Joe Sacco Journalism book cover

Instead, many of the pieces in Journalism–which collects over a decade’s worth of stories of varied length from sources such as Details, the New York Times Magazine and Harper’s Magazine—are most notable not from any kind of torn-from-the-headlines sensationalism but for the empathy the author brings to his subjects. It’s hard not to be moved by first-person accounts such as those of the Chechen women refugees in “Chechen War, Chechen Women”, for instance. Forced to live in refugee camps, often cut off from family members and refusing to go back to their homeland for fear of reprisals, they share living quarters with livestock and barely have enough food to survive.

Joe Sacco author photo

Sacco has a feel for displaced persons in general. One of the most effective stories is “The Unwanted” (2009), about Somalian refugees who, trying to escape war in their homeland, become stranded in Malta. Sacco is of Maltese descent, which helps make this piece one of the strongest in the book, and helps him get the opinions of the Maltese-on-the-street. He’s not always able to maintain objectivity; in “Kushnigar”, Sacco finds himself on the side of the Dalits, the lowest of the low in India’s caste system. Investigating political graft, the author is unable to disguise his contempt for the corrupt politicians he meets.
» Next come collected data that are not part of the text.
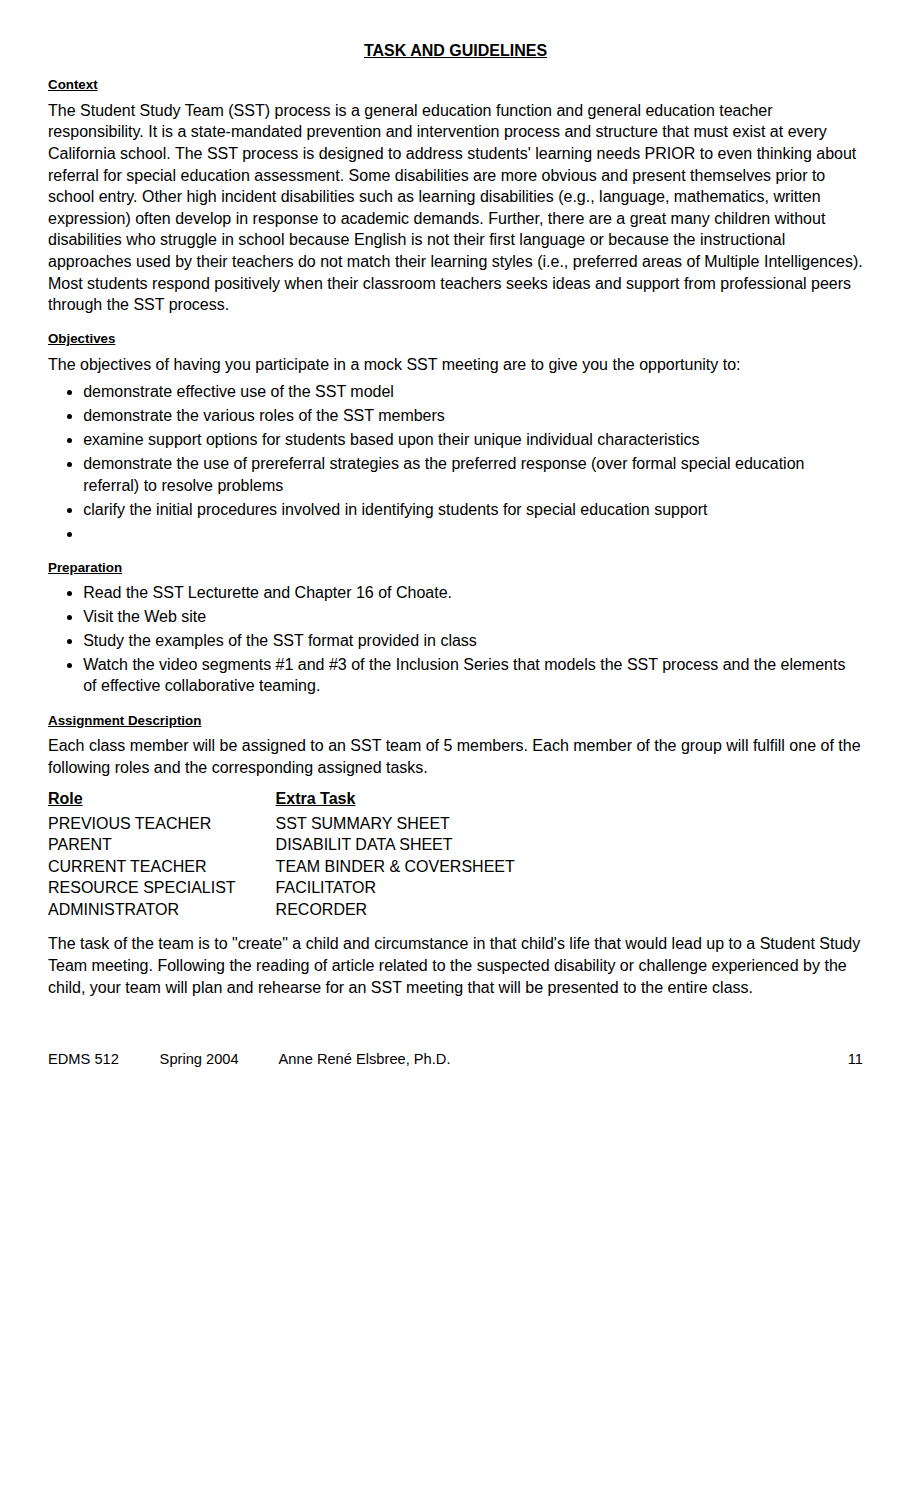TASK AND GUIDELINES
Context
The Student Study Team (SST) process is a general education function and general education teacher responsibility. It is a state-mandated prevention and intervention process and structure that must exist at every California school. The SST process is designed to address students' learning needs PRIOR to even thinking about referral for special education assessment. Some disabilities are more obvious and present themselves prior to school entry. Other high incident disabilities such as learning disabilities (e.g., language, mathematics, written expression) often develop in response to academic demands. Further, there are a great many children without disabilities who struggle in school because English is not their first language or because the instructional approaches used by their teachers do not match their learning styles (i.e., preferred areas of Multiple Intelligences). Most students respond positively when their classroom teachers seeks ideas and support from professional peers through the SST process.
Objectives
The objectives of having you participate in a mock SST meeting are to give you the opportunity to:
demonstrate effective use of the SST model
demonstrate the various roles of the SST members
examine support options for students based upon their unique individual characteristics
demonstrate the use of prereferral strategies as the preferred response (over formal special education referral) to resolve problems
clarify the initial procedures involved in identifying students for special education support
Preparation
Read the SST Lecturette and Chapter 16 of Choate.
Visit the Web site
Study the examples of the SST format provided in class
Watch the video segments #1 and #3 of the Inclusion Series that models the SST process and the elements of effective collaborative teaming.
Assignment Description
Each class member will be assigned to an SST team of 5 members. Each member of the group will fulfill one of the following roles and the corresponding assigned tasks.
| Role | Extra Task |
| --- | --- |
| PREVIOUS TEACHER | SST SUMMARY SHEET |
| PARENT | DISABILIT DATA SHEET |
| CURRENT TEACHER | TEAM BINDER & COVERSHEET |
| RESOURCE SPECIALIST | FACILITATOR |
| ADMINISTRATOR | RECORDER |
The task of the team is to "create" a child and circumstance in that child's life that would lead up to a Student Study Team meeting. Following the reading of article related to the suspected disability or challenge experienced by the child, your team will plan and rehearse for an SST meeting that will be presented to the entire class.
EDMS 512 Spring 2004 Anne René Elsbree, Ph.D.
11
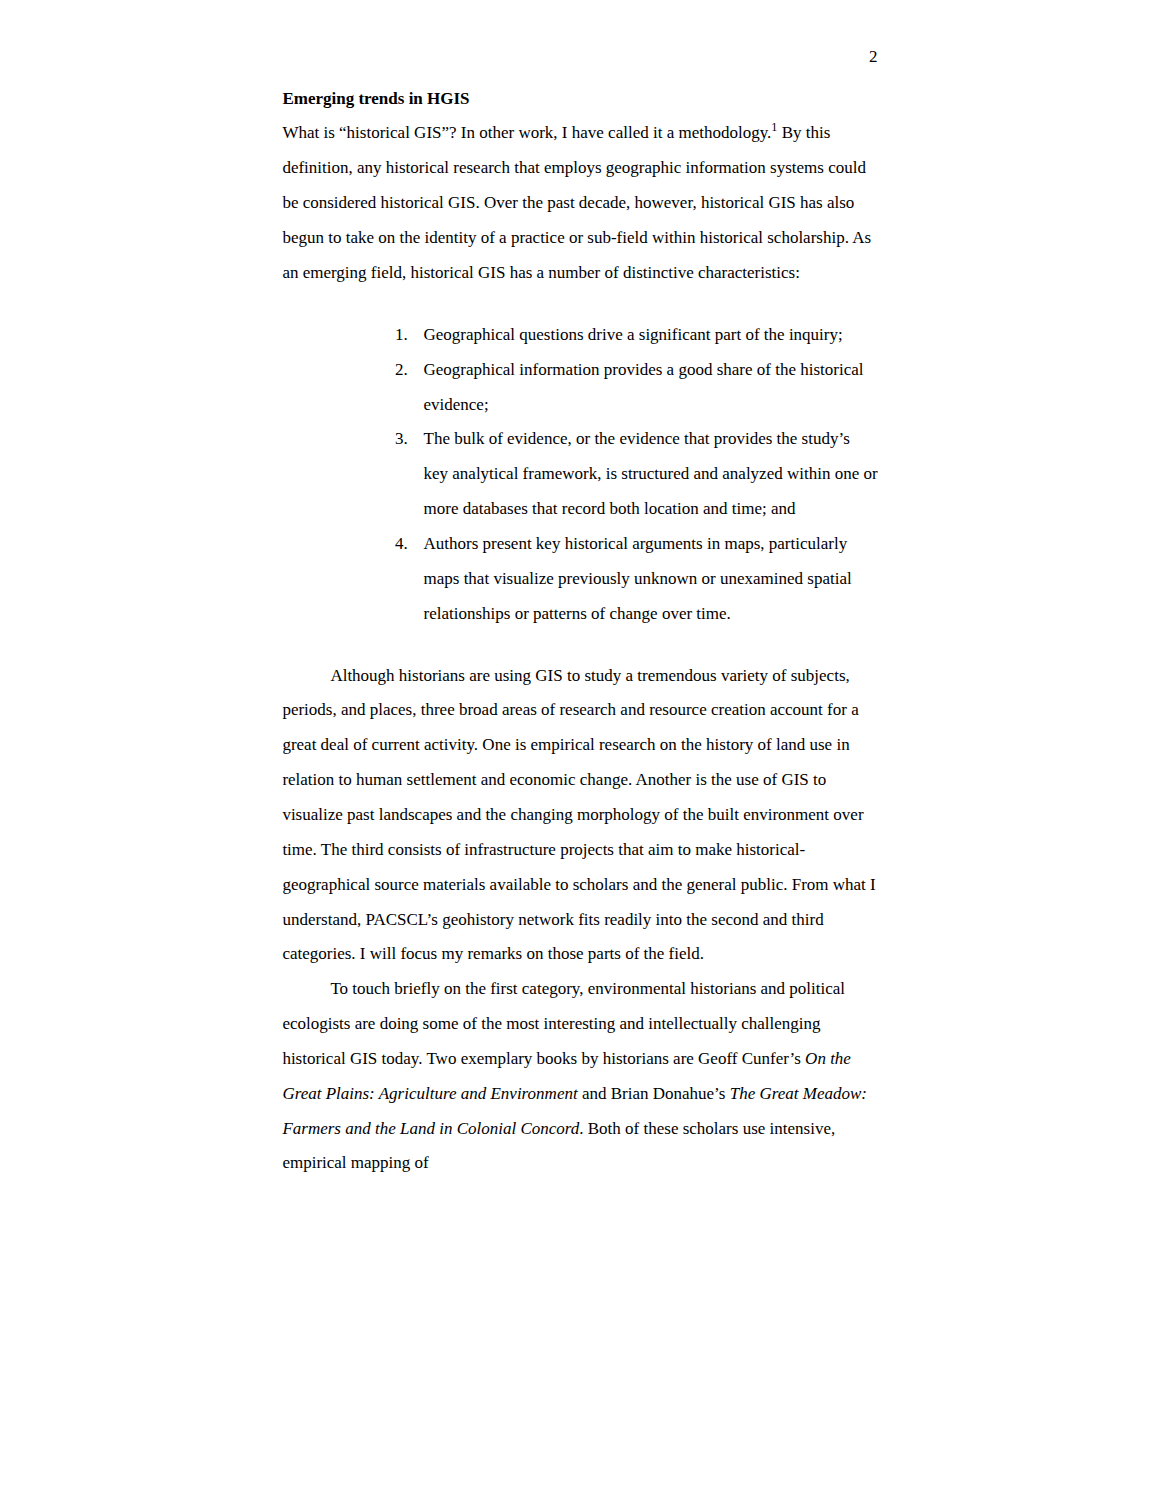2
Emerging trends in HGIS
What is “historical GIS”? In other work, I have called it a methodology.1 By this definition, any historical research that employs geographic information systems could be considered historical GIS. Over the past decade, however, historical GIS has also begun to take on the identity of a practice or sub-field within historical scholarship. As an emerging field, historical GIS has a number of distinctive characteristics:
Geographical questions drive a significant part of the inquiry;
Geographical information provides a good share of the historical evidence;
The bulk of evidence, or the evidence that provides the study’s key analytical framework, is structured and analyzed within one or more databases that record both location and time; and
Authors present key historical arguments in maps, particularly maps that visualize previously unknown or unexamined spatial relationships or patterns of change over time.
Although historians are using GIS to study a tremendous variety of subjects, periods, and places, three broad areas of research and resource creation account for a great deal of current activity. One is empirical research on the history of land use in relation to human settlement and economic change. Another is the use of GIS to visualize past landscapes and the changing morphology of the built environment over time. The third consists of infrastructure projects that aim to make historical-geographical source materials available to scholars and the general public. From what I understand, PACSCL’s geohistory network fits readily into the second and third categories. I will focus my remarks on those parts of the field.
To touch briefly on the first category, environmental historians and political ecologists are doing some of the most interesting and intellectually challenging historical GIS today. Two exemplary books by historians are Geoff Cunfer’s On the Great Plains: Agriculture and Environment and Brian Donahue’s The Great Meadow: Farmers and the Land in Colonial Concord. Both of these scholars use intensive, empirical mapping of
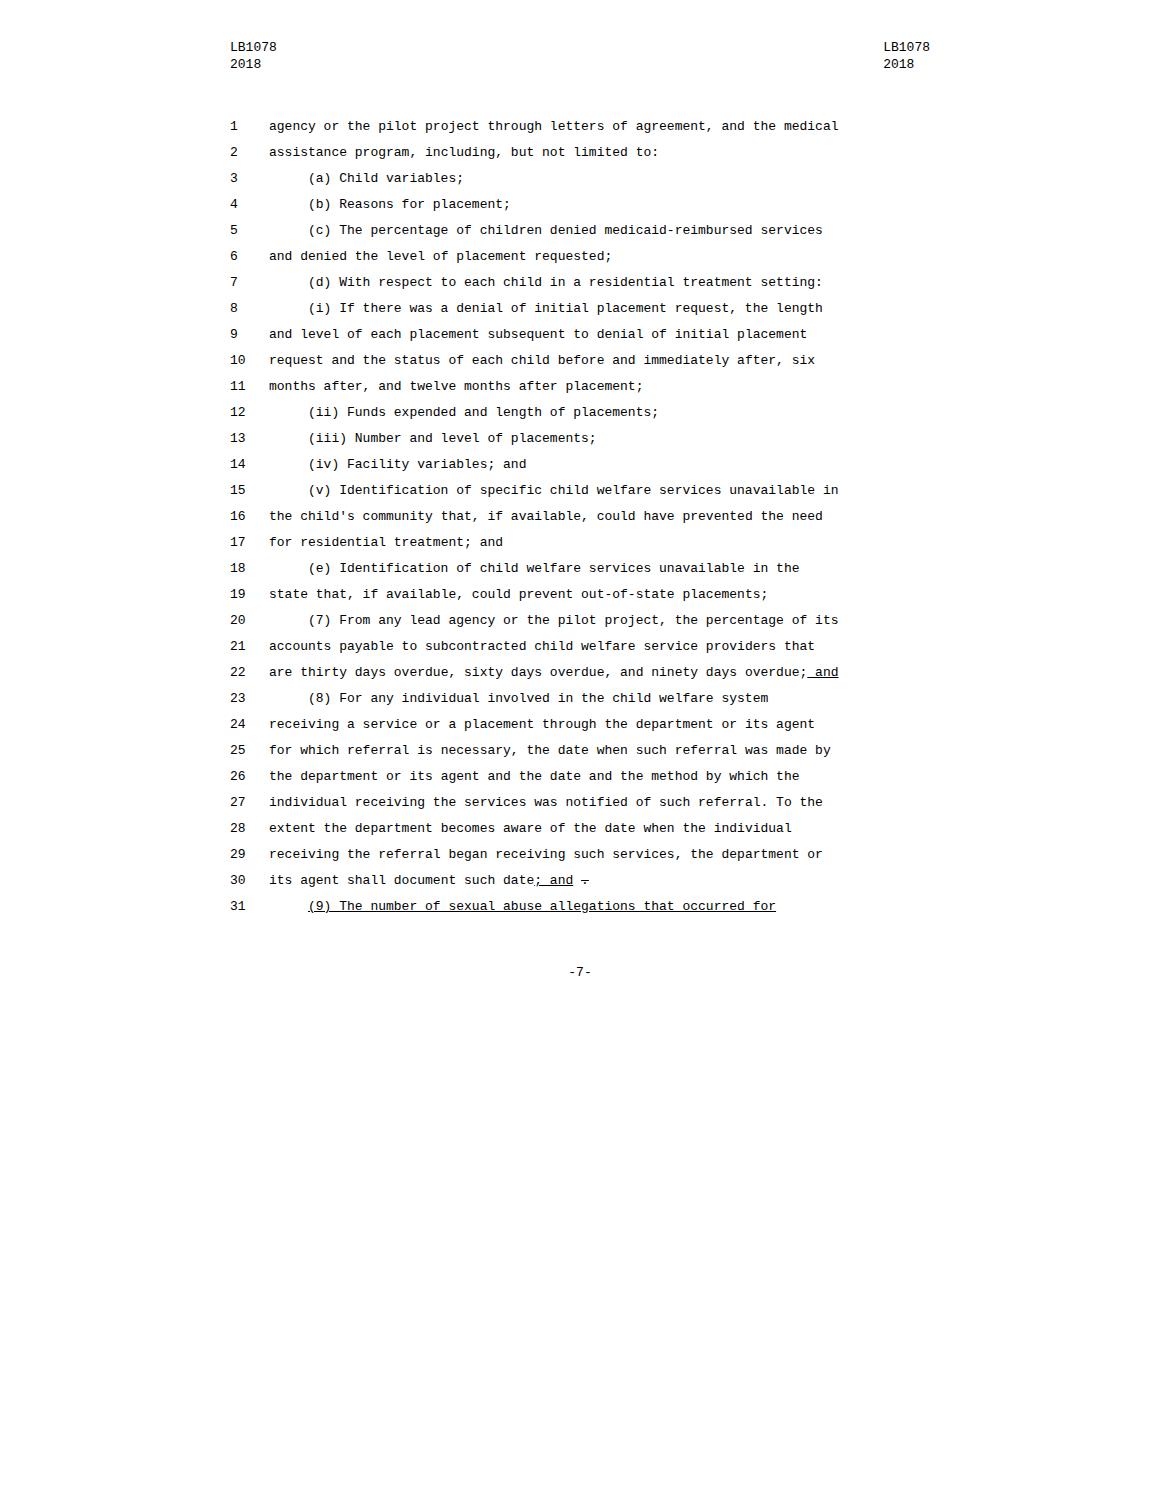LB1078 2018
LB1078 2018
1 agency or the pilot project through letters of agreement, and the medical
2 assistance program, including, but not limited to:
3 (a) Child variables;
4 (b) Reasons for placement;
5 (c) The percentage of children denied medicaid-reimbursed services
6 and denied the level of placement requested;
7 (d) With respect to each child in a residential treatment setting:
8 (i) If there was a denial of initial placement request, the length
9 and level of each placement subsequent to denial of initial placement
10 request and the status of each child before and immediately after, six
11 months after, and twelve months after placement;
12 (ii) Funds expended and length of placements;
13 (iii) Number and level of placements;
14 (iv) Facility variables; and
15 (v) Identification of specific child welfare services unavailable in
16 the child's community that, if available, could have prevented the need
17 for residential treatment; and
18 (e) Identification of child welfare services unavailable in the
19 state that, if available, could prevent out-of-state placements;
20 (7) From any lead agency or the pilot project, the percentage of its
21 accounts payable to subcontracted child welfare service providers that
22 are thirty days overdue, sixty days overdue, and ninety days overdue; and
23 (8) For any individual involved in the child welfare system
24 receiving a service or a placement through the department or its agent
25 for which referral is necessary, the date when such referral was made by
26 the department or its agent and the date and the method by which the
27 individual receiving the services was notified of such referral. To the
28 extent the department becomes aware of the date when the individual
29 receiving the referral began receiving such services, the department or
30 its agent shall document such date; and .
31 (9) The number of sexual abuse allegations that occurred for
-7-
Some of the subject matter and even the art might feel a little familiar to readers of Sacco’s previous works, like Palestine, Safe Area Gorazde and Footnotes in Gaza. Journalism is also uneven, as Sacco would be the first to admit—in endnotes, he explains what went into doing the stories as well as his dissatisfaction with some of them. However Journalism is also full of voices and stories that otherwise would not, and should be, heard.